宮沢賢治「銀河鉄道の夜」について8

 まだ届いていない母親の牛乳を取りに行き、その帰りに少しだけ祭りを見ていこうと思ったジョバンニですが、途中でクラスメイトに嫌な事を言われてしまいます。それについて色々と考えている間に、きれいに飾られた街を通っていきます。時計屋の明るく、一秒ごとに赤い石で作られたフクロウの眼が動いたり、宝石が海の様な色をした厚いガラス盤に載って、星の様にゆっくりめぐるネオン燈、そんな装飾が施された真ん中に黒い丸形の星座早見が青いアスパラガスの葉で飾ってありました。それが学校で見た図より小さいのに、その日と時間に合わせて盤を回すと、そのとき出ている空が楕円形の中に巡ってあらわれる様になっているなど、非常に凝った作りだったのです。

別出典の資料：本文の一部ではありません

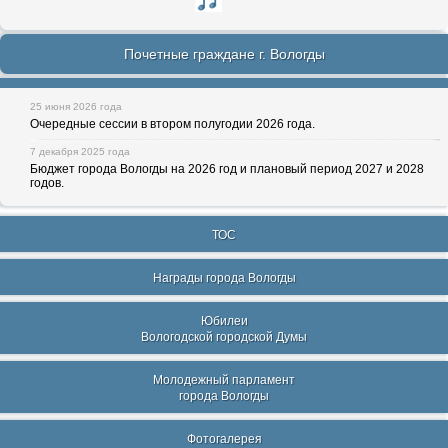
Почетные граждане г. Вологды
25 июня 2026 года
Очередные сессии в втором полугодии 2026 года.
7 декабря 2025 года
Бюджет города Вологды на 2026 год и плановый период 2027 и 2028
годов.
ТОС
Награды города Вологды
Юбилеи
Вологодской городской Думы
Молодежный парламент
города Вологды
Фотогалерея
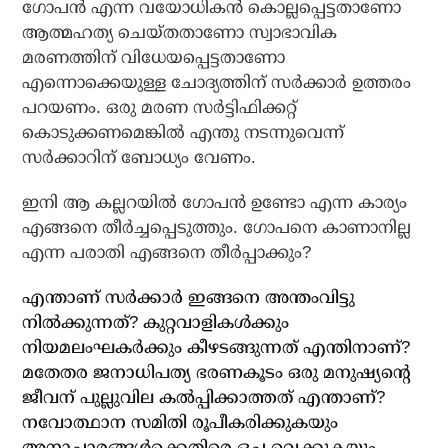
ഗോപന്‍ എന്ന വയോധികന്‍ കൊല്ലപ്പെട്ടതാണോ
ആത്മഹത്യ ചെയ്തതാണോ സ്വാഭാവിക
മരണത്തിന് വിധേയപ്പെട്ടതാണോ
എന്നൊക്കെയുള്ള ചോദ്യത്തിന് സര്‍ക്കാര്‍ ഉത്തരം
പറയണം. ഒരു മരണ സര്‍ട്ടിഫിക്കറ്റ്
കൊടുക്കണമെങ്കില്‍ എന്തു നടന്നുവെന്ന്
സര്‍ക്കാറിന് ബോധ്യം വേണം.
ഇനി ആ കല്ലറയില്‍ ഗോപന്‍ ഉണ്ടോ എന്ന കാര്യം
എങ്ങനെ തീര്‍ച്ചപ്പെടുത്തും. ഗോപനെ കാണാനില്ല
എന്ന പരാതി എങ്ങനെ തീര്‍പ്പാക്കും?
എന്താണ് സര്‍ക്കാര്‍ ഇങ്ങനെ അന്തംവിട്ടു
നില്‍ക്കുന്നത്? കുറ്റവാളികള്‍ക്കും
നിയമലംഘകര്‍ക്കും കീഴടങ്ങുന്നത് എന്തിനാണ്?
മതേതര ജനാധിപത്യ ഭരണകൂടം ഒരു മനുഷ്യന്റെ
ജീവന് പുല്ലുവില കല്‍പ്പിക്കാത്തത് എന്താണ്?
നവോത്ഥാന സമിതി രൂപീകരിക്കുകയും
അനാചാരങ്ങള്‍ക്കെതിരെ ഒച്ച വെക്കുകയും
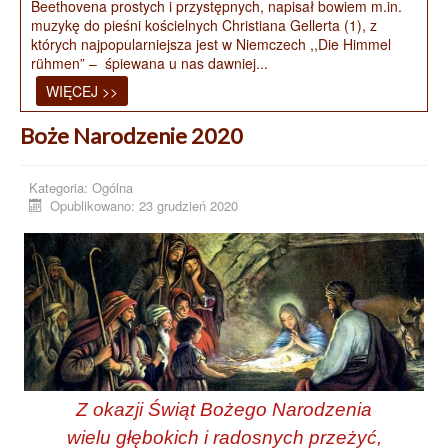
Beethovena prostych i przystępnych, napisał bowiem m.in.
muzykę do pieśni kościelnych Christiana Gellerta (1), z
których najpopularniejsza jest w Niemczech ,,Die Himmel
rühmen” – śpiewana u nas dawniej...
WIĘCEJ >>
Boże Narodzenie 2020
Kategoria:
Ogólna
Opublikowano: 23 grudzień 2020
Z okazji Świąt Bożego Narodzenia
wielu głębokich i radosnych przeżyć,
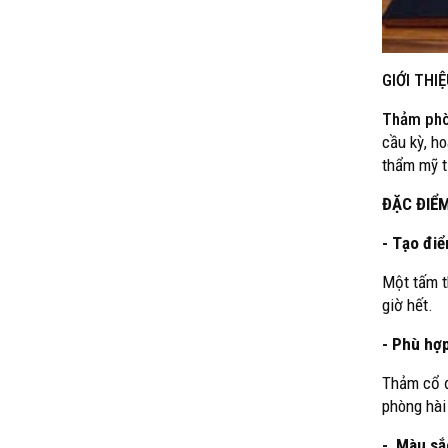
GIỚI THI
Thảm phò
cầu kỳ, h
thẩm mỹ t
ĐẶC ĐIỂM
- Tạo đi
Một tấm t
giờ hết.
- Phù hợp
Thảm cổ đ
phòng hài
- Màu sắ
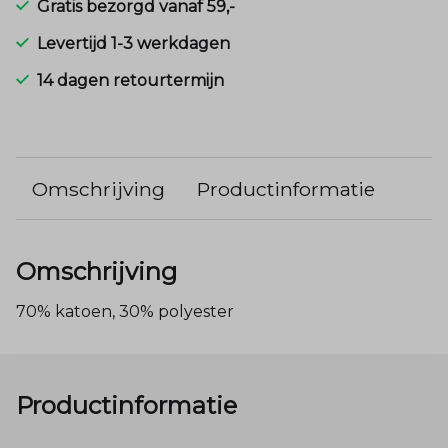
Gratis bezorgd vanaf 59,-
Levertijd 1-3 werkdagen
14 dagen retourtermijn
Omschrijving
Productinformatie
Omschrijving
70% katoen, 30% polyester
Productinformatie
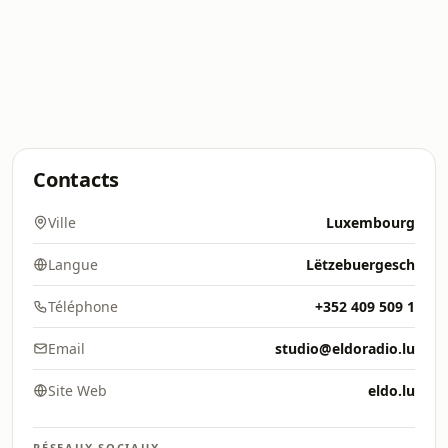
Contacts
Ville
Luxembourg
Langue
Lëtzebuergesch
Téléphone
+352 409 509 1
Email
studio@eldoradio.lu
Site Web
eldo.lu
RÉSEAUX SOCIAUX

 なので、ジョバンニは思わず我を忘れて見とれ、その中に広がる星空をどこまでも歩いてみたいと思ったのです。そうして暫くぼうっとしていたいましたが、牛乳の事を思い出して、町を通っていきました。空気は澄み切って、店の中も街燈も祭りの為にキレイに青く飾られて、水の中に居る様な景色の中を、他の子供達は楽し気に祭りの口笛を吹いたり、祭りの掛け声を上げながら走っていました。そんな風景の中で、ジョバンニは首をたれて、周りの賑やかさとは違う事を考えながら牛乳屋へ急ぎました。